**Excerpt provided**.
====

Just remember it’s like eating an elephant…just take daily bites and before you know it, it will be done!

Devin
 

Randy Folsom

Supporter
Well I’ve been lurking and asking questions for months so I figured I’d start a build log now that I’m starting to do some work on it. I picked up the RCR gt40 last year and have been collecting and ordering parts for it since while also working on other cars. Ordered a Dart stroker 363 with Borla 8 stack from Prestige and clutch package from Safir to mate it to a ZF-2 that was rebuilt by Ron McCall. I’ve built a few cars from the ground up (69 big block Vette and 71 big block Mustang Mach 1 along with tearing apart others) but already seeing so many differences in the 40 and its components! Hence all the questions. Nothing worse than buying parts that you end up not using. So it will be a slow casual build and I look forward to gathering as much information as I can from other members and hopefully it will help new members down the road.
Looking forward to seeing your project come to life.

====

**The records**.
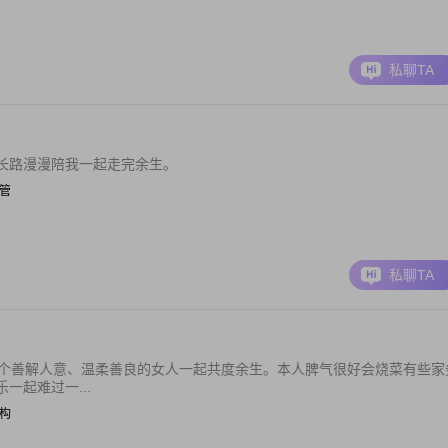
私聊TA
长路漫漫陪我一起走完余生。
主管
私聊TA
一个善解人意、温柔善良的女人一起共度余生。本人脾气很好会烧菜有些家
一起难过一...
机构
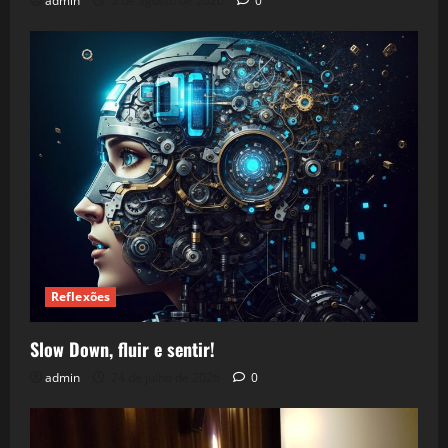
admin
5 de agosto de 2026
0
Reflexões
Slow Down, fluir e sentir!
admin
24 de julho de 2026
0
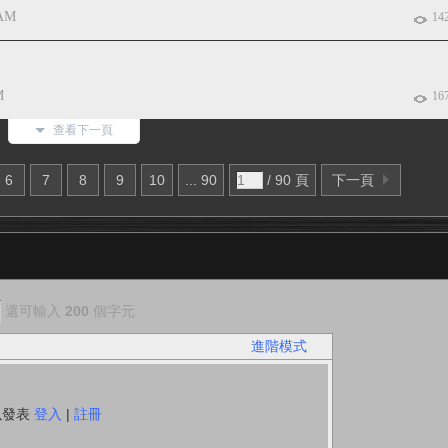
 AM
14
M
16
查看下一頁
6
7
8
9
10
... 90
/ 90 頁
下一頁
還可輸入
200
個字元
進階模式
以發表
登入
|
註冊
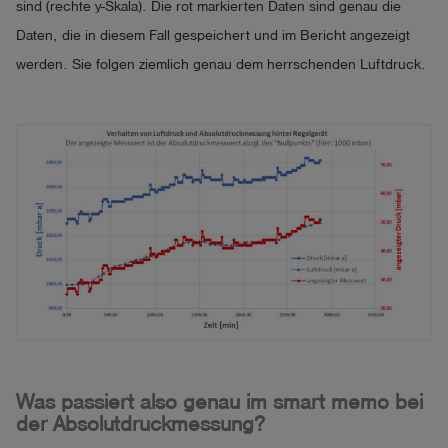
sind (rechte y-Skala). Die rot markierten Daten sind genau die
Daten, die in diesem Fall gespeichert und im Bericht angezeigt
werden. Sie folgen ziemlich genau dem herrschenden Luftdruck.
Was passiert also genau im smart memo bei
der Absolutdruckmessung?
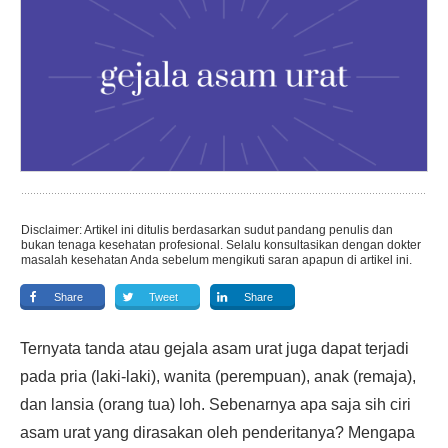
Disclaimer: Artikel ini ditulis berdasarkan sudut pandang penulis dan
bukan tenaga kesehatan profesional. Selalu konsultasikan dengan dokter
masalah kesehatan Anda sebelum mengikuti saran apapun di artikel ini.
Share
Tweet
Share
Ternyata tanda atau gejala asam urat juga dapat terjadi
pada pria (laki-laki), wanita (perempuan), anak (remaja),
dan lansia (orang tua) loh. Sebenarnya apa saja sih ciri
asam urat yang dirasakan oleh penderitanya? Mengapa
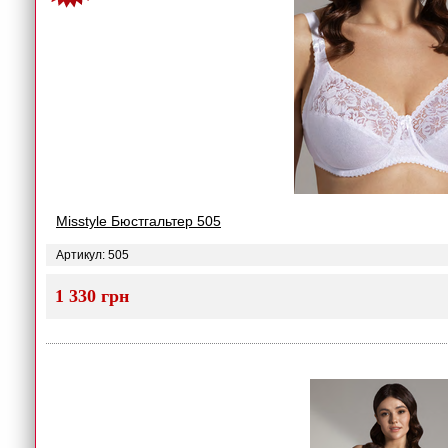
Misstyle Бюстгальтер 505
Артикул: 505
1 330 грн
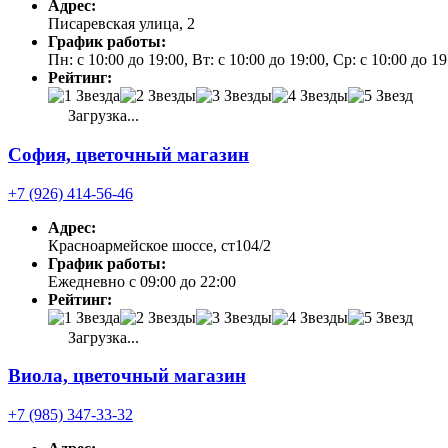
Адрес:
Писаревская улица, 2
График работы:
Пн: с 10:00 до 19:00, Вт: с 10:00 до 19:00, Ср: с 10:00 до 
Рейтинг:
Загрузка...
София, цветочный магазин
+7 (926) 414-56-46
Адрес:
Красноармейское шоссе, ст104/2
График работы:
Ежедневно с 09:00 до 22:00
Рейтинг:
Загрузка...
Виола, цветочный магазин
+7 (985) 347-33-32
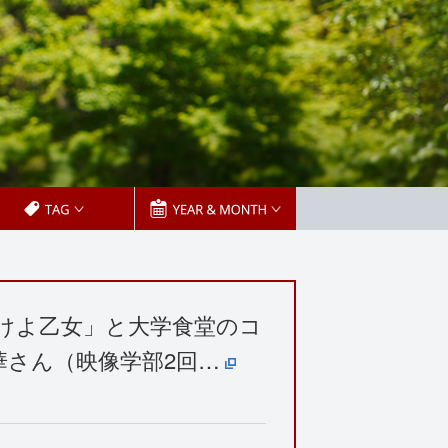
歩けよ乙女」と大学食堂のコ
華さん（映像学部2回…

====

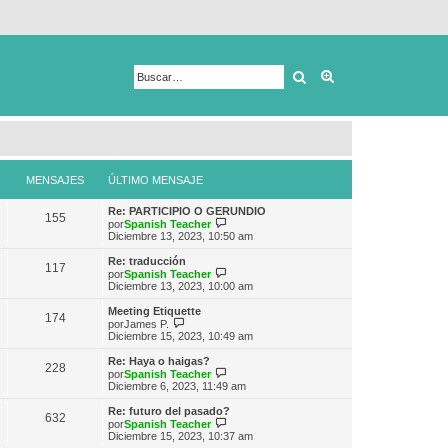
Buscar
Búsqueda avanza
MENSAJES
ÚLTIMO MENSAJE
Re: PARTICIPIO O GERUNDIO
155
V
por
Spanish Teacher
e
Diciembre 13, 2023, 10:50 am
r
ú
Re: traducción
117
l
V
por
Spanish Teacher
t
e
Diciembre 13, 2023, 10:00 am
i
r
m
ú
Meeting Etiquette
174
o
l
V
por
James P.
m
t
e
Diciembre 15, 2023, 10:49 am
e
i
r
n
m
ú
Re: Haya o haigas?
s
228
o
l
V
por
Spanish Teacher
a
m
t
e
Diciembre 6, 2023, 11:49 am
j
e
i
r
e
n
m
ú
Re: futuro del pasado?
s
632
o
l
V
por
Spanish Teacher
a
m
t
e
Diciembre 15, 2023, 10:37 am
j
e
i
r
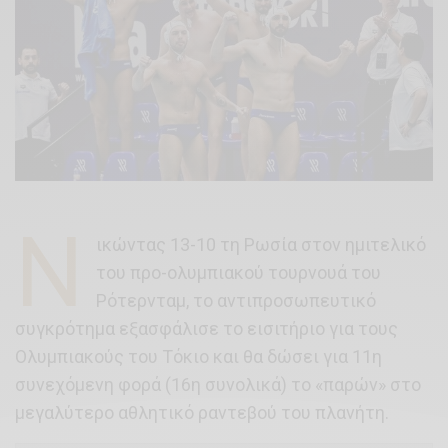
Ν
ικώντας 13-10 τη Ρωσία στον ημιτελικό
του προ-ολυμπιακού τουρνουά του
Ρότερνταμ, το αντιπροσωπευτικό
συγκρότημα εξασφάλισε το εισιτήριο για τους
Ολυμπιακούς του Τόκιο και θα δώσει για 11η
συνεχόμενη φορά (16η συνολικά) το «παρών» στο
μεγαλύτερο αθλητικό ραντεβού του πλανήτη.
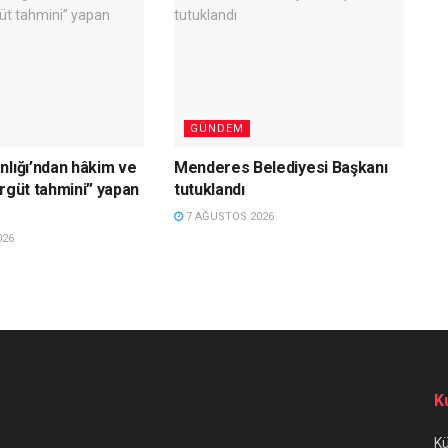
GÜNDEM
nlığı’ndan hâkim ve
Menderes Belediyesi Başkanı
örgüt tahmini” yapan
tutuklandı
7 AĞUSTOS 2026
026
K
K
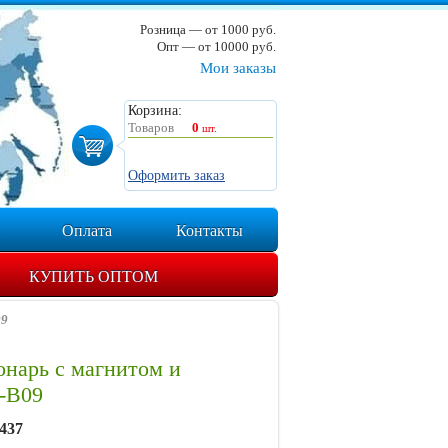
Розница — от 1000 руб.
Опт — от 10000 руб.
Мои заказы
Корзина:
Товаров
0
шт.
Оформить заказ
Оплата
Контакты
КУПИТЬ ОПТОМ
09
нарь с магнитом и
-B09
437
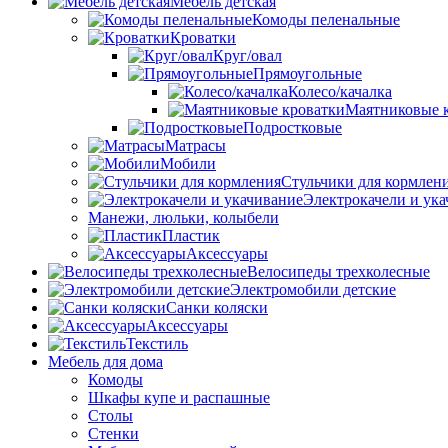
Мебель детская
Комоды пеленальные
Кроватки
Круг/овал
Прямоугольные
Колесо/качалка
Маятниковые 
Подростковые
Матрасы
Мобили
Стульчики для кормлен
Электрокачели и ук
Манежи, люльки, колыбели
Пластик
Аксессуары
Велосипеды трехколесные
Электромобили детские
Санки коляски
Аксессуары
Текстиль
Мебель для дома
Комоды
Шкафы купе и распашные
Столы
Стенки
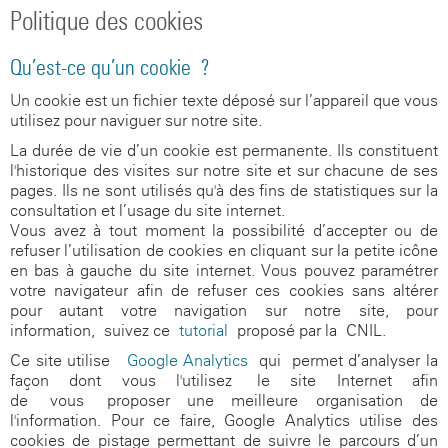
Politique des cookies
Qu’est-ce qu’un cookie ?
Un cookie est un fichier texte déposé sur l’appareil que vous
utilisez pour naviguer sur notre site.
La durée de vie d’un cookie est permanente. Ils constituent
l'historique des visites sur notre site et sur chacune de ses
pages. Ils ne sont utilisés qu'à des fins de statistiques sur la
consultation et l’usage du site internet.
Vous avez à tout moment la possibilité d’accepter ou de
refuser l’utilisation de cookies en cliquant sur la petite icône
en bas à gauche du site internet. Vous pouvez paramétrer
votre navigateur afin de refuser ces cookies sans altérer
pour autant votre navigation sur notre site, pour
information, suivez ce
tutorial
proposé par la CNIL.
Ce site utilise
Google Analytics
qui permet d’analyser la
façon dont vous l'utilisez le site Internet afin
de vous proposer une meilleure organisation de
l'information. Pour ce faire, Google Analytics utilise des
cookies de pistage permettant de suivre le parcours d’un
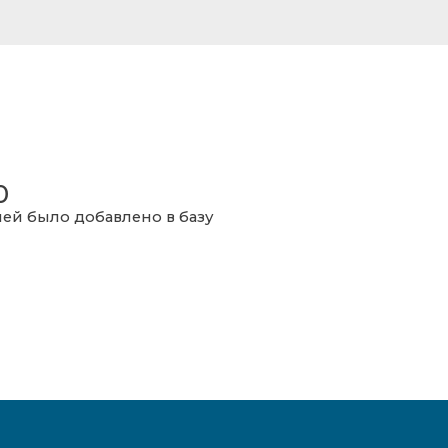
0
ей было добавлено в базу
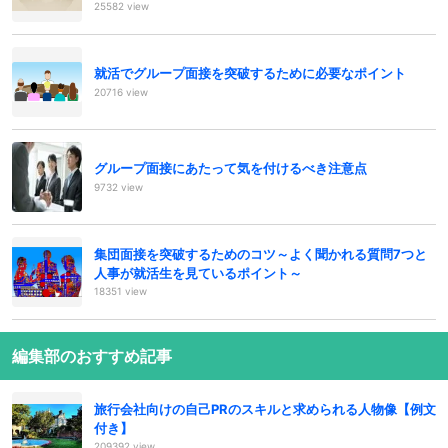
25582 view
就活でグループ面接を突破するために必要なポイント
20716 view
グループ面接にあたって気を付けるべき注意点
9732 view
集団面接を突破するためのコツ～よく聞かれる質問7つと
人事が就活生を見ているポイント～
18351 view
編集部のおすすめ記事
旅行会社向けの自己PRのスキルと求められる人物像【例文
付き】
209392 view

====

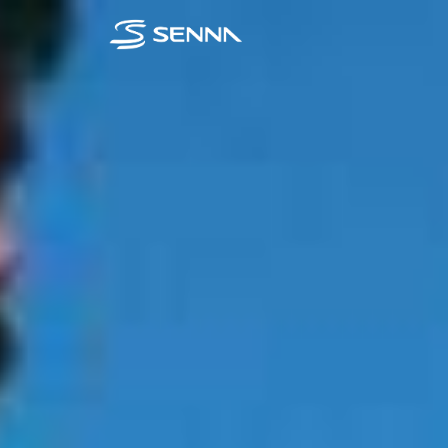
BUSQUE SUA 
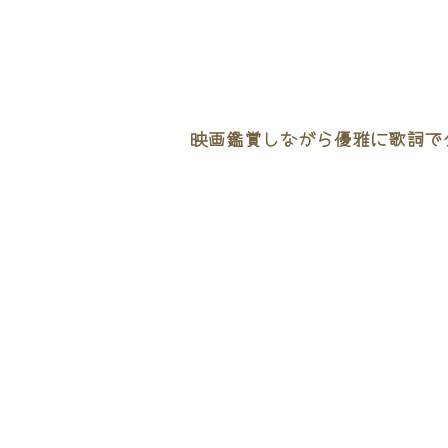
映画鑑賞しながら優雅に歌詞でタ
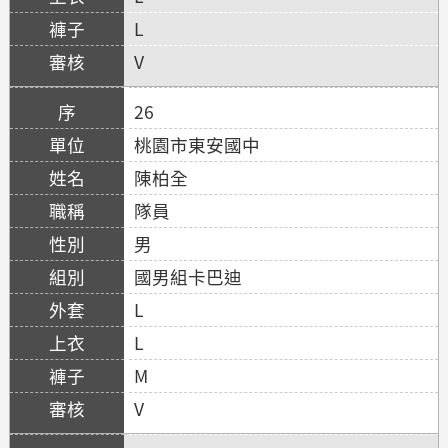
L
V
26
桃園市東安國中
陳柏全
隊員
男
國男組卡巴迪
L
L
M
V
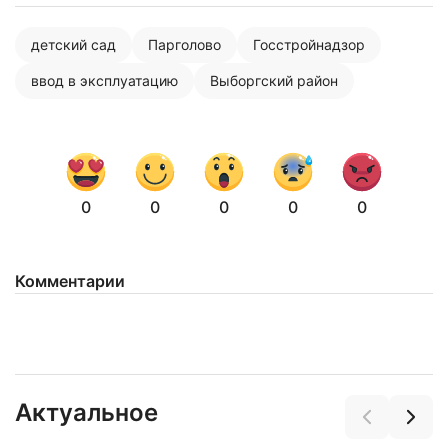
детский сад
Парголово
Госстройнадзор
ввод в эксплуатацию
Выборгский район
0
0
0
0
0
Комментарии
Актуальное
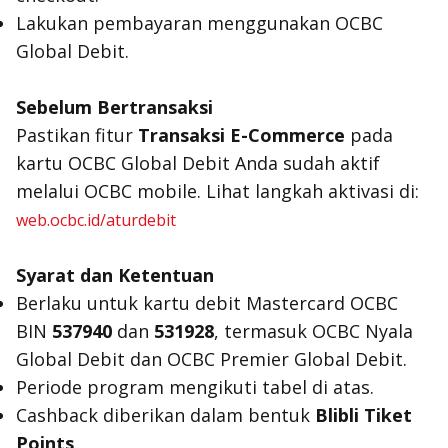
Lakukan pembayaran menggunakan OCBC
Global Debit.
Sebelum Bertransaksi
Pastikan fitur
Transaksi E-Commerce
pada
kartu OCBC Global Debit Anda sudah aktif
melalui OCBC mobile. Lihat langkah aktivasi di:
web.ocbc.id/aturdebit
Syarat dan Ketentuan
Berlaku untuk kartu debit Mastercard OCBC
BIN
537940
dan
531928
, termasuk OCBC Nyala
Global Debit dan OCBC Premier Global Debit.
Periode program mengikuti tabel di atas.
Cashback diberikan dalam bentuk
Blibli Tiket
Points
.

====

**Tasks to carry out**.
• 1. According to the build log post, who rebuilt the ZF-2 transaxle?
• 2. Return the lines of the records starting with the line that contains "Розница — от 1000 руб." and going on through the line that contains "ей было добавлено в базу", copied exactly, with both of those lines included. Leave the pictures out.

**Task responses**.
• 1. Ron McCall.

• 2.
Розница — от 1000 руб.
Опт — от 10000 руб.
Мои заказы
Корзина:
Товаров
0
шт.
Оформить заказ
Оплата
Контакты
КУПИТЬ ОПТОМ
09
нарь с магнитом и
-B09
437
Мебель детская
Комоды пеленальные
Кроватки
Круг/овал
Прямоугольные
Колесо/качалка
Маятниковые 
Подростковые
Матрасы
Мобили
Стульчики для кормлен
Электрокачели и ук
Манежи, люльки, колыбели
Пластик
Аксессуары
Велосипеды трехколесные
Электромобили детские
Санки коляски
Аксессуары
Текстиль
Мебель для дома
Комоды
Шкафы купе и распашные
Столы
Стенки
Politique des cookies
Qu’est-ce qu’un cookie ?
Un cookie est un fichier texte déposé sur l’appareil que vous
utilisez pour naviguer sur notre site.
La durée de vie d’un cookie est permanente. Ils constituent
l'historique des visites sur notre site et sur chacune de ses
pages. Ils ne sont utilisés qu'à des fins de statistiques sur la
consultation et l’usage du site internet.
Vous avez à tout moment la possibilité d’accepter ou de
refuser l’utilisation de cookies en cliquant sur la petite icône
en bas à gauche du site internet. Vous pouvez paramétrer
votre navigateur afin de refuser ces cookies sans altérer
pour autant votre navigation sur notre site, pour
information, suivez ce
tutorial
proposé par la CNIL.
Ce site utilise
Google Analytics
qui permet d’analyser la
façon dont vous l'utilisez le site Internet afin
de vous proposer une meilleure organisation de
l'information. Pour ce faire, Google Analytics utilise des
cookies de pistage permettant de suivre le parcours d’un
0
ей было добавлено в базу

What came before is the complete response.